» CONSIGNES À SUIVRE
A - Pouvez-vous traduire en anglais la phrase « Méfiez vous, c'est peut-être une arnaque. », tirée de l'article sur les arnaques aux vins ?
B - Dans l'article sur les arnaques aux vins, pourriez-vous reprendre tout le passage qui va de « Arnaques: des vins » jusqu'à « de consommateurs (CRIOC). », en échangeant « vendeur » contre « marchand » ?

··· TEXTE EXTRAIT ···

Arnaques: des vins au goût de piquette

(photo Reporters)

Vous êtes contacté par un vendeur de vins aux noms flamboyant ? Méfiez vous, c'est peut-être une arnaque. Et le vin, parfois une piquette.

Il y a cette croyance qui veut qu'on ne puisse pas passer à côté d'une bonne affaire. « Ou encore, qu'on sera plus malin que le vendeur ou l'escro c, explique Marc Vandencammen, le grand patron du centre de recherches et d'information des organisations de consommateurs (CRIOC).

Tous les mois, ce sont ainsi deux ou trois plaintes relatives à des arnaques liées à des ventes de prétendus grands vins qui débarquent sur les bureaux du CRIOC, et auxquelles il convient d'ajouter, plus variables, celles déboulant dans les commissariats de police. Comme à Braine-L'Alleud voici quelques jours.

··· ENTRÉES EXTRAITES ···

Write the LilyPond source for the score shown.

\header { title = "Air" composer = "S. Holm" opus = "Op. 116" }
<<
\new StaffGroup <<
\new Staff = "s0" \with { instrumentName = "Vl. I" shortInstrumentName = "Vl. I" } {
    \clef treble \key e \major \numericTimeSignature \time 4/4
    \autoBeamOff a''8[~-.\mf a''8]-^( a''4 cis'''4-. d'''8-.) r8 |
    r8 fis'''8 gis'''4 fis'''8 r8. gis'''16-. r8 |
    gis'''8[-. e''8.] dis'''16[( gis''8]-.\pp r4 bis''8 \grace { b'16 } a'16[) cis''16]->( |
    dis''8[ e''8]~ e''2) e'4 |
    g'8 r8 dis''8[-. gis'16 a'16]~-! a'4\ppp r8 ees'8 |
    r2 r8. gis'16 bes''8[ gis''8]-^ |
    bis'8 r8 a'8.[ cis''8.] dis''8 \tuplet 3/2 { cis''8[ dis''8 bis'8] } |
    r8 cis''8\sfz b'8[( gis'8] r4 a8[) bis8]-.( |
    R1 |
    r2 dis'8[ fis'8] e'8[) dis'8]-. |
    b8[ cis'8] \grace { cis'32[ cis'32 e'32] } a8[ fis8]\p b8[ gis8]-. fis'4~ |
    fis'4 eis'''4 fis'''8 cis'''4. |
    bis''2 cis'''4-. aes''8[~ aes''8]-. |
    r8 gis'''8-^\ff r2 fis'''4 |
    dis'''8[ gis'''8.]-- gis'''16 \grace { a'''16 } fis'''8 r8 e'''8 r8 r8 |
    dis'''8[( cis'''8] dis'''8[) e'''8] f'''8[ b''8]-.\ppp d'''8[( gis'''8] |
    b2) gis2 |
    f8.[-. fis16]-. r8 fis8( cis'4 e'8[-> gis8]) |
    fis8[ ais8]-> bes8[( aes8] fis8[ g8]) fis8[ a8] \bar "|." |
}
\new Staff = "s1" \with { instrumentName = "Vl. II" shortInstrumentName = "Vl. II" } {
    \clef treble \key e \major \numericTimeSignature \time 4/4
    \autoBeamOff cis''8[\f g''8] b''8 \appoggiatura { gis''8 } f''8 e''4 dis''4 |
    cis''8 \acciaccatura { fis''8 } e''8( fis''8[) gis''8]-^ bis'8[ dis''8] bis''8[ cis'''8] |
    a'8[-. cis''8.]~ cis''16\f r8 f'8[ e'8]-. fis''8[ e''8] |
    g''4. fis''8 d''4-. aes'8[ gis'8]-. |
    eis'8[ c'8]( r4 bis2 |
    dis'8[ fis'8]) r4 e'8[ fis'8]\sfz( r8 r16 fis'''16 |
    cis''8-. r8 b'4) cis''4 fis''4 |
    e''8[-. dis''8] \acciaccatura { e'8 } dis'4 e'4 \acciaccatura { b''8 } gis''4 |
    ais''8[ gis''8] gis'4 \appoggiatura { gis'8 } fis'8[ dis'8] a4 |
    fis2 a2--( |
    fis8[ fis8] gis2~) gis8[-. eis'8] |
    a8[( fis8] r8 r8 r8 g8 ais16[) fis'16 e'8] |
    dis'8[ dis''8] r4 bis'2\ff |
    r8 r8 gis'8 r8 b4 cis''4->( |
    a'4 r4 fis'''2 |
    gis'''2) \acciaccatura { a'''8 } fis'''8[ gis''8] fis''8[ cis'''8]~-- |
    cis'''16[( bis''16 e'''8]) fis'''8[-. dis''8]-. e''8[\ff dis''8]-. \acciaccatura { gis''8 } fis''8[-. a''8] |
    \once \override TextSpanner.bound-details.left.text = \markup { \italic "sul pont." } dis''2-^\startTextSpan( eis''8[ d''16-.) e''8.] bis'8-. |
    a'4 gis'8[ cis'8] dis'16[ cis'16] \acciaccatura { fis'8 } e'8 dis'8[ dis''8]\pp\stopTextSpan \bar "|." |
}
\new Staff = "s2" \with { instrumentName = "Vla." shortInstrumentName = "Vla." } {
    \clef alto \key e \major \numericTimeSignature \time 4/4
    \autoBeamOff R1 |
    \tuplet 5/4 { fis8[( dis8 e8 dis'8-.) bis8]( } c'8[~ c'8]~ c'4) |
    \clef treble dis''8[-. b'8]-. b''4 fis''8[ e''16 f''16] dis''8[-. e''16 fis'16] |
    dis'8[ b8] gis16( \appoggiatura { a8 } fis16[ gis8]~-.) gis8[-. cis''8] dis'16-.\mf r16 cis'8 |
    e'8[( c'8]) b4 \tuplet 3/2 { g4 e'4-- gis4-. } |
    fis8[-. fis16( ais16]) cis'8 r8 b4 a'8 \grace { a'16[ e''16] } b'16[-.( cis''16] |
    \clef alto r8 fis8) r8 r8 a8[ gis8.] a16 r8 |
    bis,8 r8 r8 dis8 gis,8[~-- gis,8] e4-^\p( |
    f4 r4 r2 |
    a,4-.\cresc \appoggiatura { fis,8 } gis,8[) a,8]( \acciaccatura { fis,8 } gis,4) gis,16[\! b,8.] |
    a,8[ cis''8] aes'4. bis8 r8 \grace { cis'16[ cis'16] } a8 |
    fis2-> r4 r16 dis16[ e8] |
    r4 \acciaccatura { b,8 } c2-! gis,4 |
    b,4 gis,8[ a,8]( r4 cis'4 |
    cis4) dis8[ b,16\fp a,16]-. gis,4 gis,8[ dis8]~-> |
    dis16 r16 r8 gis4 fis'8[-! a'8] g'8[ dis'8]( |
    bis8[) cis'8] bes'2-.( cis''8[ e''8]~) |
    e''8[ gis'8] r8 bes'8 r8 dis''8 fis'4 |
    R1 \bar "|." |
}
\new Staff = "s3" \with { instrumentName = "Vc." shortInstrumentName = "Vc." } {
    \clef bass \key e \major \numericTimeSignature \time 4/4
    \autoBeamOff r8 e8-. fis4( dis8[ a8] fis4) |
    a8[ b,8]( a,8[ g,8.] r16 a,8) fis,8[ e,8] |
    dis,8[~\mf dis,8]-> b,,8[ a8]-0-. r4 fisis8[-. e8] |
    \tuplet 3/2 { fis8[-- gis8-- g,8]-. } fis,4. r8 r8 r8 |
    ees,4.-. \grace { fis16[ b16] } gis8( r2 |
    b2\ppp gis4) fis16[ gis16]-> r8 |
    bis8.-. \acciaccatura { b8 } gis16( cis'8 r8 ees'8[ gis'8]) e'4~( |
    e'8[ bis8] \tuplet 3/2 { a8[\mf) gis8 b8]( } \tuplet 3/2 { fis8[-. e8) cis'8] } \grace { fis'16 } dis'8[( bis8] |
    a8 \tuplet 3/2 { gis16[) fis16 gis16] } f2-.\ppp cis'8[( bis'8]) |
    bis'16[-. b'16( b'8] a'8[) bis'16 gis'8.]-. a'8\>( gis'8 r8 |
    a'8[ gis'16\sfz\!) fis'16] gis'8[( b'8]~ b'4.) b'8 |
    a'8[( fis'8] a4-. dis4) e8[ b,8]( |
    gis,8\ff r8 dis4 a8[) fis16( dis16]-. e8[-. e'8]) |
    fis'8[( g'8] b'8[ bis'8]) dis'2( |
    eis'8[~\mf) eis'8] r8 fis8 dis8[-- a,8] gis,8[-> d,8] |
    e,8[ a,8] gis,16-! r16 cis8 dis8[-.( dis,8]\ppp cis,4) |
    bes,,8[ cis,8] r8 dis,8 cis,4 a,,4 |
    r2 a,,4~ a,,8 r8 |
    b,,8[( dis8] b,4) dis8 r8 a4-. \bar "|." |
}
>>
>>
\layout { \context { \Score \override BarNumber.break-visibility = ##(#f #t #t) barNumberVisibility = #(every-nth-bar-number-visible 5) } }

···

» RÉPONSES NUMÉROTÉES
A - Be wary, it may be a scam.

B -
Arnaques: des vins au goût de piquette

(photo Reporters)

Vous êtes contacté par un marchand de vins aux noms flamboyant ? Méfiez vous, c'est peut-être une arnaque. Et le vin, parfois une piquette.

Il y a cette croyance qui veut qu'on ne puisse pas passer à côté d'une bonne affaire. « Ou encore, qu'on sera plus malin que le marchand ou l'escro c, explique Marc Vandencammen, le grand patron du centre de recherches et d'information des organisations de consommateurs (CRIOC).